Hovis’ Friday diary: reasons why I should be your new leader now that the blonde bushy-haired one has left…

  • Dear diary,

    Well, crikey it’s all change in the human herd, isn’t it? The blonde bushy-haired one has found himself about as welcome as a feral barn cat at an aquarium and as isolated as a strangles case at the Olympics. The last time I saw someone standing quite so alone was Barbie Boy on his bijou bowling green turn out space at the top of the yard, where we stash the weird ones away from sight of the public. Let’s be honest though, with everyone bobbing off and leaving him, he was about as efficient as a Kardashian would be clearing an all you can eat buffet – which is to say not very and we would have to ensure the media frenzy watching it all.

    So, this leaves you humans leaderless.

    What is needed here is someone with class, someone with integrity, someone with charisma and vision and moreover, the intelligence to lead us all out of the pickle that we seem to be in. And frankly, the list of persons capable of it is not a long one.

    I mean it’s so obvious, but even so, let me give you the short list.


    I told you it was a short list…

    Again, let’s be honest here, choosing between the rest of the them (of any party) is like choosing which stressage test you do – you don’t like any of them as an option, they all involve dubious moves with questionable motives and inevitably, half way around you will wish you’d picked the other one…

    I, however, offer something different, something which if you think about it is real blue sky thinking (you see if you hang around with my consultant mother for too long you can get with the lingo – although she does suggest that the only blue sky she sees near me is the gap between my ears…) and out of the box innovation (again ignore suggestions from mother that the box in question did have “wrong way up” on the side…).
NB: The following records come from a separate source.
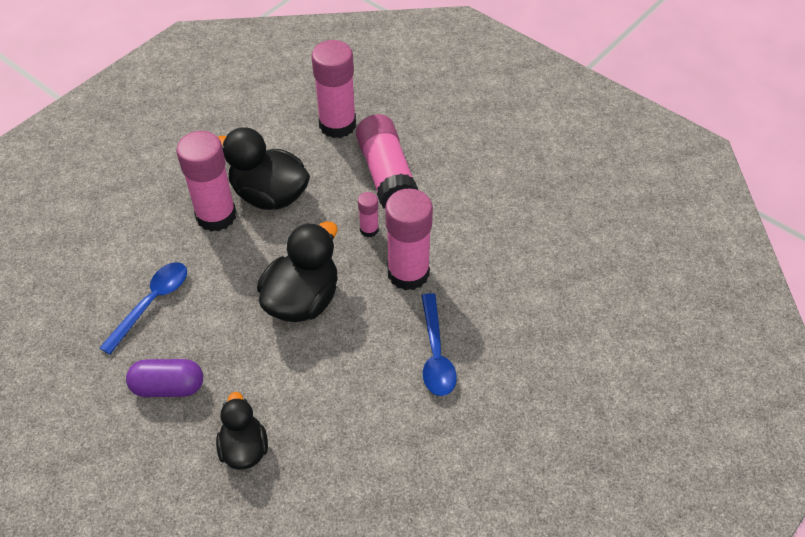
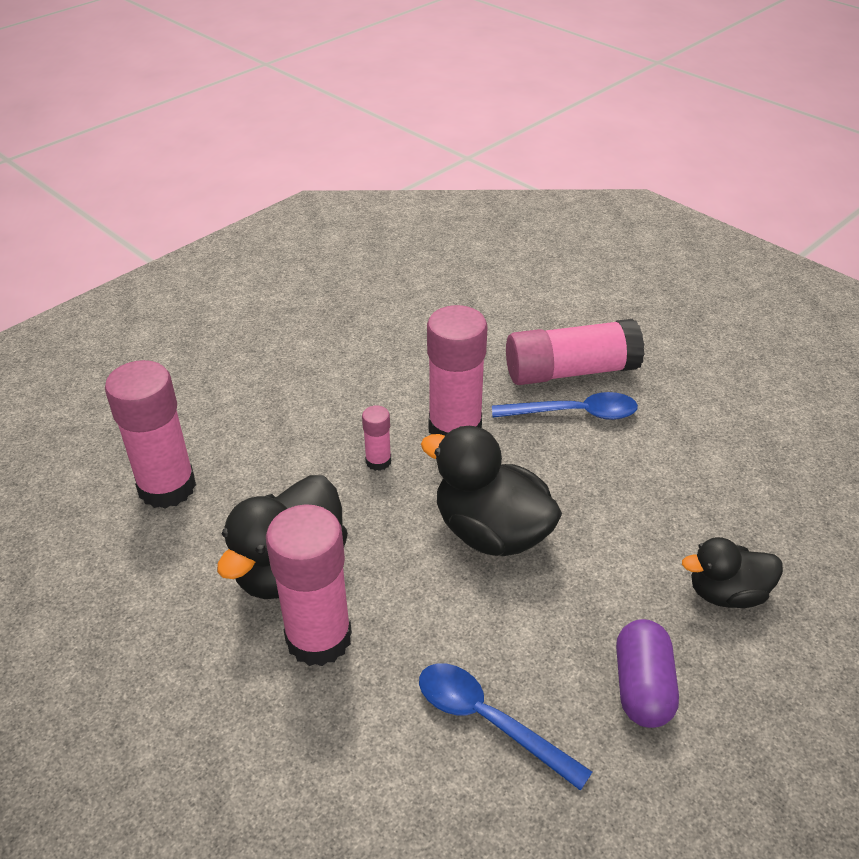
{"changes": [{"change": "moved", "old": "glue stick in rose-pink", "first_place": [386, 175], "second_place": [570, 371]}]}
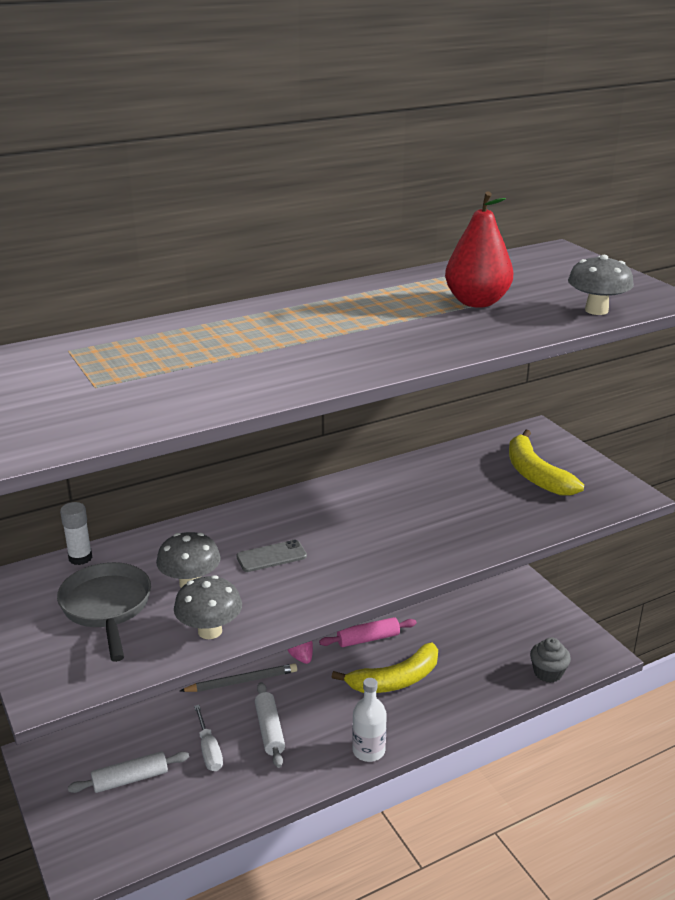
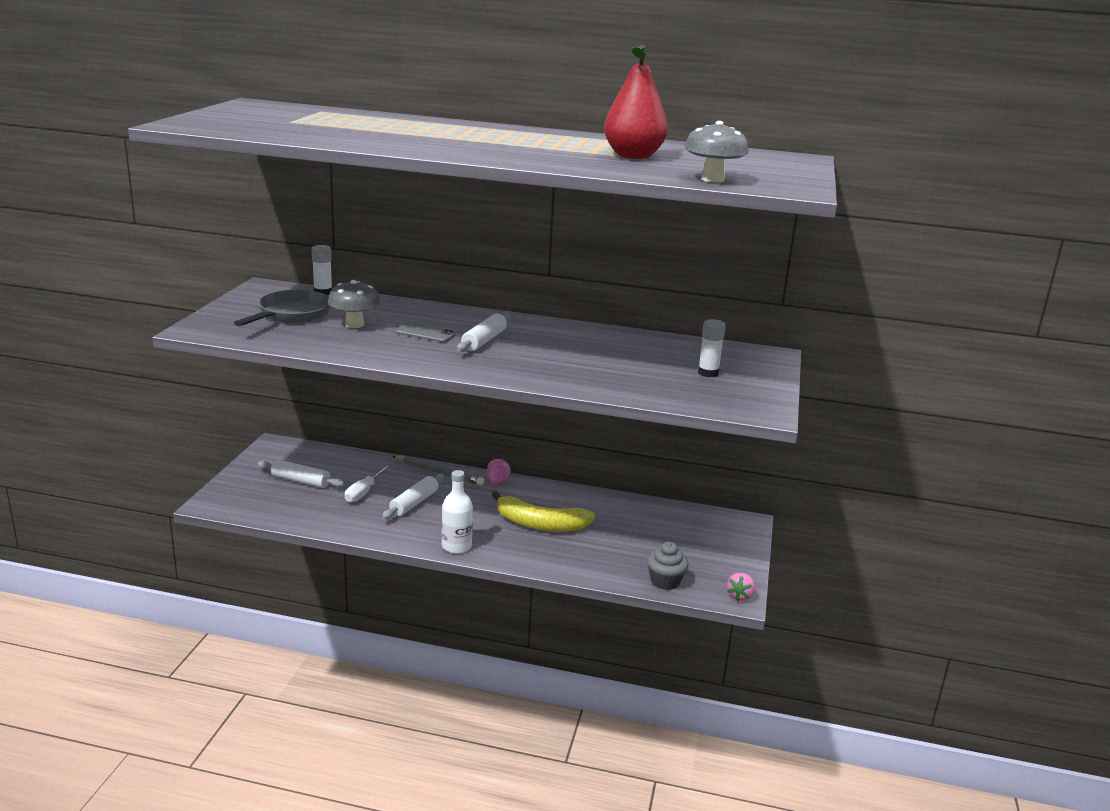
{"changes": [{"change": "removed", "old": "toadstool in grey", "first_place": [210, 631]}, {"change": "removed", "old": "rolling pin in rose-pink", "first_place": [368, 639]}, {"change": "replaced", "old": "toy banana in golden", "new": "glue stick in pure white", "first_place": [535, 475], "second_place": [708, 373]}, {"change": "added", "new": "rolling pin in pure white", "second_place": [484, 340]}, {"change": "added", "new": "toy strawberry in rose-pink", "second_place": [740, 596]}]}
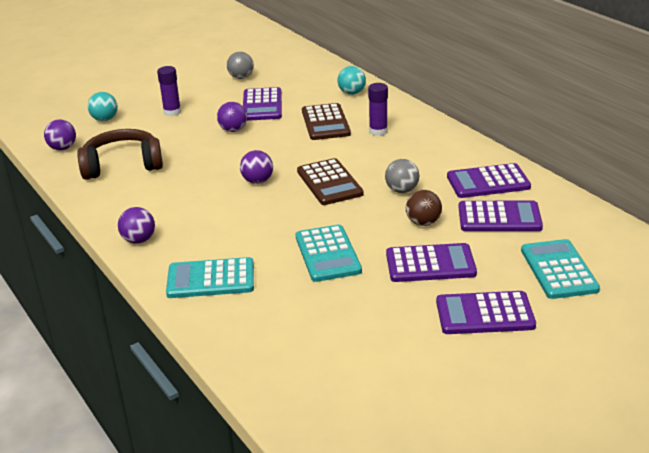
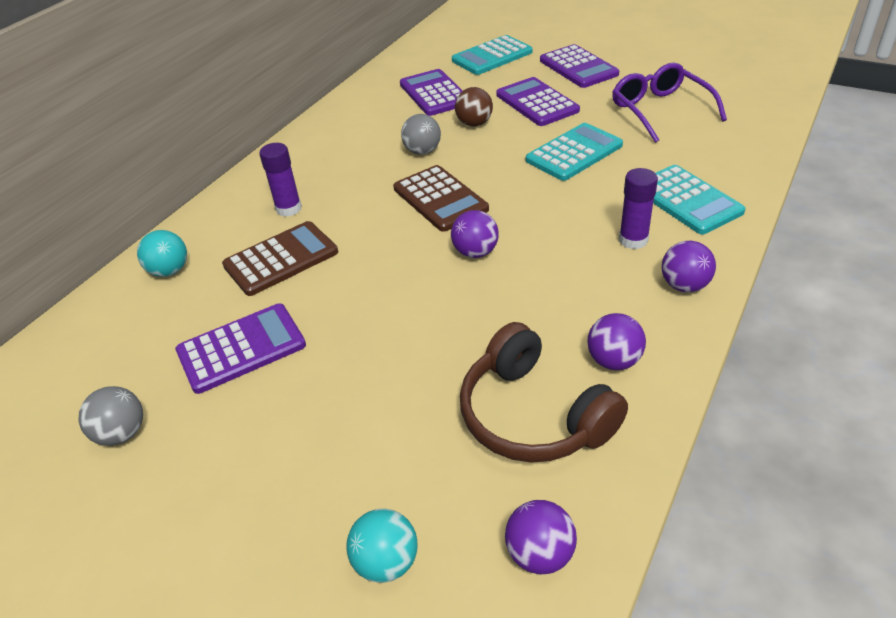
{"changes": [{"change": "moved", "old": "glue stick in violet", "first_place": [172, 112], "second_place": [633, 240]}, {"change": "moved", "old": "ball in violet", "first_place": [233, 130], "second_place": [613, 361]}, {"change": "turned", "old": "calculator in brown", "first_place": [329, 183], "second_place": [440, 199], "degrees": 105}, {"change": "removed", "old": "calculator in violet", "first_place": [488, 182]}, {"change": "added", "new": "glasses in violet", "second_place": [660, 110]}]}
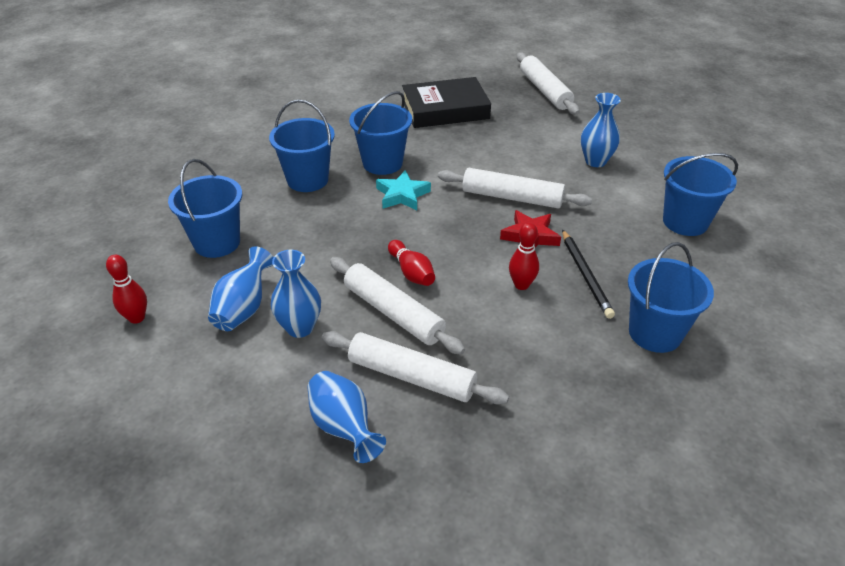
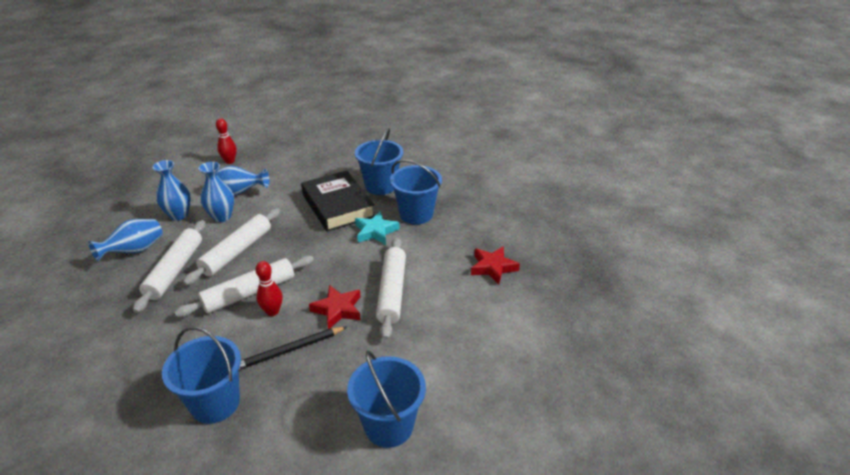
{"changes": [{"change": "removed", "old": "bucket in cobalt", "first_place": [217, 242]}, {"change": "removed", "old": "skittle in scarlet", "first_place": [411, 272]}, {"change": "moved", "old": "hardback in jet-black", "first_place": [445, 109], "second_place": [338, 206]}, {"change": "moved", "old": "rolling pin in pure white", "first_place": [545, 91], "second_place": [249, 293]}, {"change": "moved", "old": "vase in cobalt", "first_place": [595, 161], "second_place": [179, 215]}, {"change": "added", "new": "five-pointed star in scarlet", "second_place": [493, 267]}]}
    Your human herd needs leadership from the front and I think you would struggle to find anyone more keen to be at the front than me. Just ask any of my previous hacking buddies… Unless of course there are tractors – which do lead to me doing a speedy about turn and swift withdrawal in the opposite direction, but again, if you think about it, this is extremely good training for politics and will only make me fit better into the corridors of power.

    I will, over the coming weeks, be drafting my manifesto but I would like to think I could count on you all to help me throw my ear bonnet into the ring to help lead this country, after all I’m hardly like to make as big a mess as you humans have managed, am I?

    Talking of making a mess of oneself, I would like to extend the warmest of get well wishes to my dear friend and co-pilot Mary King, who I understand was mounted upon a lesser-quality-than-me stead and had a nasty accident the other week. I may have bronced down the centre line at Belton International Horse trials with you Mary, but I made sure we remained united at all times. When you’ve healed, I am more than happy to come and ease you back into the world of riding proper horses and promise faithfully I will keep all four feet on the floor for you. Well mostly…

    I’m off to perfect my tousled mane (achieved by enthusiastically rubbing my head onto something hard), the spouting of total horse poop (achieved by echoing my mother on a daily basis) and the confusing of Chardonnay with office supplies (achieved by watching mother convince people she’s drinking tea on a works team call) – all of which should pretty much guarantee me the job.